Fen ve Teknolojinin insan yaşamlarını, geçimlerini, toplum ve kültürünü nasıl etkilediğini ve nasıl etkilendiğini anlamak üzere başlayan ve gittikçe büyüyen bir alandır. Fen-teknoloji-toplum (Science, technology and society-STS) çalışmaları, öğrencilere okul fen müfredatını hayatıyla ilişkilendirebileceği bir bakış açısı sağlayacaktır. Bir akademik program olarak STS, öğrencilerin yeni teknolojileri, siyasi ve kültürel etkileri öğrenme fırsatı oluşturmaktadır.

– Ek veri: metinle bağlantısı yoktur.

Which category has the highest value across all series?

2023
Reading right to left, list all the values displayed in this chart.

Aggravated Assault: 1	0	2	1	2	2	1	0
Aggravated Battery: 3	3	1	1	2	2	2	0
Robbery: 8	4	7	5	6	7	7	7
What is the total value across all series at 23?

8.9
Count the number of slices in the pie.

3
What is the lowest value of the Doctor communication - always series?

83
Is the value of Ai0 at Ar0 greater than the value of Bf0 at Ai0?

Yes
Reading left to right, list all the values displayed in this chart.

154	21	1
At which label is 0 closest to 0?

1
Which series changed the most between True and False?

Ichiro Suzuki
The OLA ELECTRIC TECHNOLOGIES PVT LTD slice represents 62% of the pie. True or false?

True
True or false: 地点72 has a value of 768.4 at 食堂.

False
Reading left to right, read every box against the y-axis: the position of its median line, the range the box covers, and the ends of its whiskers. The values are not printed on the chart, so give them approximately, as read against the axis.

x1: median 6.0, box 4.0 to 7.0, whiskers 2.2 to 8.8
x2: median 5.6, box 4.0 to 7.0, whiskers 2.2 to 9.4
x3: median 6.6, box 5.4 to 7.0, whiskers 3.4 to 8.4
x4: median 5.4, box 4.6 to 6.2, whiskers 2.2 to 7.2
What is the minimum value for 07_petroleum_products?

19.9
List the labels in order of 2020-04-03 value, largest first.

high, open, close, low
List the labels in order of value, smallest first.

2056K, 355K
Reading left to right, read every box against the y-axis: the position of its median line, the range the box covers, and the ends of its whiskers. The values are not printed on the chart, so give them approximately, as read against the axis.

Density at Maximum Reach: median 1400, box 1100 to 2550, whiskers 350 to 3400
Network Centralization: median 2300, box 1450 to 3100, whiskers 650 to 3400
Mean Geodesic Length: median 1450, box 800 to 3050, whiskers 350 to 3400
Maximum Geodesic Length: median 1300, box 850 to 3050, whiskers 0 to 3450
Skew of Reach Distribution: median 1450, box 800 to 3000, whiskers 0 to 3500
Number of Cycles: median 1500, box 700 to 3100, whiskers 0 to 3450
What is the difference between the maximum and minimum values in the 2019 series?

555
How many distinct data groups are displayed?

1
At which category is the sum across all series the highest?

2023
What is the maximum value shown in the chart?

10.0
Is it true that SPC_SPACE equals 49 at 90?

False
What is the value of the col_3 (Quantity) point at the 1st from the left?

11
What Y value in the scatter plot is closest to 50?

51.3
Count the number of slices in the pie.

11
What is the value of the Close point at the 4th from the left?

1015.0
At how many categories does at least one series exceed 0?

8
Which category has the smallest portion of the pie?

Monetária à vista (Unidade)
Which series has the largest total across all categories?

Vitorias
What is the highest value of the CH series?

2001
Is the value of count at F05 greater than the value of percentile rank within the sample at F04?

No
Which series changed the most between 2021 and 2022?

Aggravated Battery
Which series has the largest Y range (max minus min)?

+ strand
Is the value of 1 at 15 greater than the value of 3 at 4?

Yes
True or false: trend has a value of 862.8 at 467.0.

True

STS, öğrencilerin bilim ve teknoloji

hakkında kamu tartışmalarında daha aktif ve etkin bir katılımcı olmalarına yardım edecektir.

Ülkemizde de 2004 yılında uygulamaya geçen Fen ve Teknoloji Dersi Öğretim Programıyla daha önceki adı Fen Bilgisi olan ders, Fen ve Teknoloji Dersi olarak değiştirilmiş ve Fen ve Teknoloji Dersi Öğretim Programı’nın vizyonu; “bireysel farklılıkları ne olursa olsun bütün öğrencilerin fen ve teknoloji okuryazarı olarak yetişmesi” olarak belirtilmiştir. 2013 yılında Milli Eğitim Bakanlığı Talim ve Terbiye Kurulu Başkanlığınca Fen ve Teknoloji Öğretim Programı kademeli olarak değiştirilmesine karar verilmiştir. Ancak İlköğretim Kurumları (İlkokullar ve Ortaokullar) Fen Bilimleri Dersi (3, 4, 5, 6, 7 ve 8. Sınıflar) Öğretim Programının vizyonu da “Tüm öğrencileri fen okuryazarı bireyler olarak yetiştirmek” olarak tanımlanmıştır.